Raumforschung im Futur II

■ Abgesänge auf ein Renommierprojekt: Bettina Allamoda und ihre »Archäologie der Gegenwart«

Was vor zwanzig Jahren als Riesenschritt in der Entwicklung der gesamten Menschheit gefeiert wurde, besitzt heute nurmehr den Stellenwert einer Marginalie des Kalten Krieges. Archäologie der Gegenwart nennt die Berliner Künstlerin Bettina Allamoda ihre Ausstellung, die in Zusammenarbeit mit dem Informations- und Kulturzentrum der russischen Föderation entstand.

Das ehemalige Haus der sowjetischen Wissenschaft und Kultur als Satellit untergehender Weltmachtutopien eignet sich besonders, die Vermischung von Wissenschaft und Fiktion in der Geschichtsschreibung zu verdeutlichen. Im Grenzbereich zwischen Kunst und politischer Stellungnahme beschäftigt sich Allamoda schon seit längerem mit der Art und Weise, wie gelebte Gegenwart im Museum repräsentiert und damit der Historie übergeben wird.

Die Szenerie könnte nicht symbolträchtiger sein. Während eine internationale Baufirma mit maschinengetriebenen Hämmern die noch unter Honecker zur Hebung des allgemeinen Prestiges geplanten Friedrichstadtpassagen auseinandernimmt, zeigt Allamoda auf der anderen Straßenseite — angeregt durch die Ausstellung eines sowjetischen Malers über Begegnungen zwischen Menschen und Ufos — ihre Version des Abgesanges auf ein noch wesentlich ausufernderes Renommierprojekt: die Weltraumfahrt.

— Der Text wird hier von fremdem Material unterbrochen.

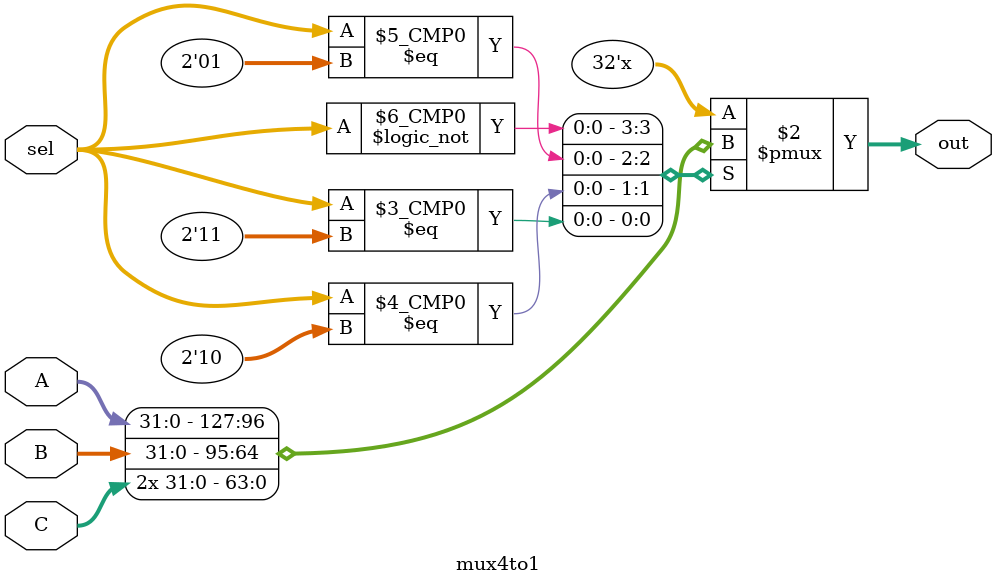
<source format=v>
module mux4to1 #(parameter DATA=32)(
input [DATA-1:0] A,
input [DATA-1:0] B,
input [DATA-1:0] C,
input [1:0] sel,
output reg [DATA-1:0] out
);

always @(*)
begin
case (sel)
2'b00: out=A;
2'b01: out=B;
2'b10: out=C;
2'b11: out=C;
endcase
end
endmodule

</source>
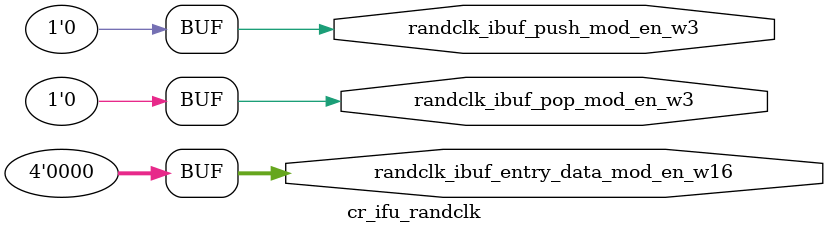
<source format=v>
/*Copyright 2018-2021 T-Head Semiconductor Co., Ltd.

Licensed under the Apache License, Version 2.0 (the "License");
you may not use this file except in compliance with the License.
You may obtain a copy of the License at

    http://www.apache.org/licenses/LICENSE-2.0

Unless required by applicable law or agreed to in writing, software
distributed under the License is distributed on an "AS IS" BASIS,
WITHOUT WARRANTIES OR CONDITIONS OF ANY KIND, either express or implied.
See the License for the specific language governing permissions and
limitations under the License.
*/

// &ModuleBeg; @24
module cr_ifu_randclk(
  randclk_ibuf_entry_data_mod_en_w16,
  randclk_ibuf_pop_mod_en_w3,
  randclk_ibuf_push_mod_en_w3
);

// &Ports; @25
output  [3:0]  randclk_ibuf_entry_data_mod_en_w16; 
output         randclk_ibuf_pop_mod_en_w3;        
output         randclk_ibuf_push_mod_en_w3;       

// &Regs; @26

// &Wires; @27
wire    [3:0]  randclk_ibuf_entry_data_mod_en_w16; 
wire           randclk_ibuf_pop_mod_en_w3;        
wire           randclk_ibuf_push_mod_en_w3;       


// &Force("bus","seu_ifu_randclk_mod_en",31,0); @31

assign randclk_ibuf_push_mod_en_w3             = 1'b0;
assign randclk_ibuf_pop_mod_en_w3              = 1'b0;
assign randclk_ibuf_entry_data_mod_en_w16[3:0] = 4'b0;
//assign randclk_ibuf_acc_err_mod_en_w3          = 1'b0;



// &ModuleEnd; @77
endmodule



</source>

Wer den großen, L-förmigen Raum betritt, glaubt sich auf den ersten Blick eher in einem Naturkundemuseum als in einer Kunstausstellung. An den Wänden hängen Leuchtkästen mit Bildern aus dem Weltraum, daneben stehen dreidimensionale Modellandschaften, über Video läuft ein Dokumentarfilm, und auch museumsübliche Vitrinen fehlen nicht. Erst allmählich erkennt man, daß die scheinbar eingehaltene wissenschaftliche Disziplin permanent aufgebrochen wird. So zum Beispiel befinden sich mitten im Raum zwei rätselhafte, unförmige, von Alufolie überzogene Körper, deren Bedeutung auch bei längeren Nachforschungen unerklärbar bleibt. Über die Illustrationen aus dem Kosmos läßt sich immerhin herausfinden, daß sie integraler Bestandteil russischer Weltraumexpeditionen waren. Der Anschaulichkeit halber sollten eigens im künstlerischen Zeichnen ausgebildete Kosmonauten ihre Manöver und Erfahrungen der Nachwelt per Buntstift überliefern. Merkwürdigerweise jedoch sind auf diese Zeichnungen kaum wahrnehmbare Umrisse amerikanischer Trägerraketen gelegt.

Und auch mit den Landschaften stimmt etwas ganz offensichtlich nicht. Die auf das Plastik projizierten Satellitenaufnahmen mögen noch einleuchten, die Reliefs aber sehen derartig wulstig deformiert aus, daß sie als Darstellung realistischer Topographien kaum in Frage kommen. Die Prefuturehistoric Slabs, Alien Excavation und Toycult Cases sind nichts anderes als eine ironisch-hintersinnige Schau auf Ziele und Möglichkeiten der Weltraumforschung. Sie entlarven das hinter der Empirie verborgene Wunschdenken, das der Menschheit bislang Milliarden verpulverter Dollars, freie Telefonleitungen nach Übersee und sechsundzwanzig Fernsehprogramme beschert hat, durch ihre schleichende Absurdität. Aber Allamoda präsentiert uns nicht nur die Verballhornung einer Geschichtsausstellung im Futur, sondern liefert auch einen kritischen Kommentar zu der Macht der Museen im Hier und Jetzt.

Entgegen der weitverbreiteten Ansicht, Geschichte werde auf der Straße gemacht, prägen die Ausstellungen und Bücher einzelner Historiker das Bild der verschiedenen Epochen. Stellt sich also die Frage, warum nicht das eigene Museum mit in die Waagschale werfen? Allamoda gibt uns eine Antowrt: Kunst hat schon immer Geschichte gemacht. Ulrich Clewing

Informations- und Kulturzentrum der russischen Föderation, Friedrichstraße 176-179, Mo. 14-18 Uhr, Di.-Do. 10-19 Uhr, Fr. 10-18 Uhr, Sa. 10-14 Uhr, noch bis 10.5.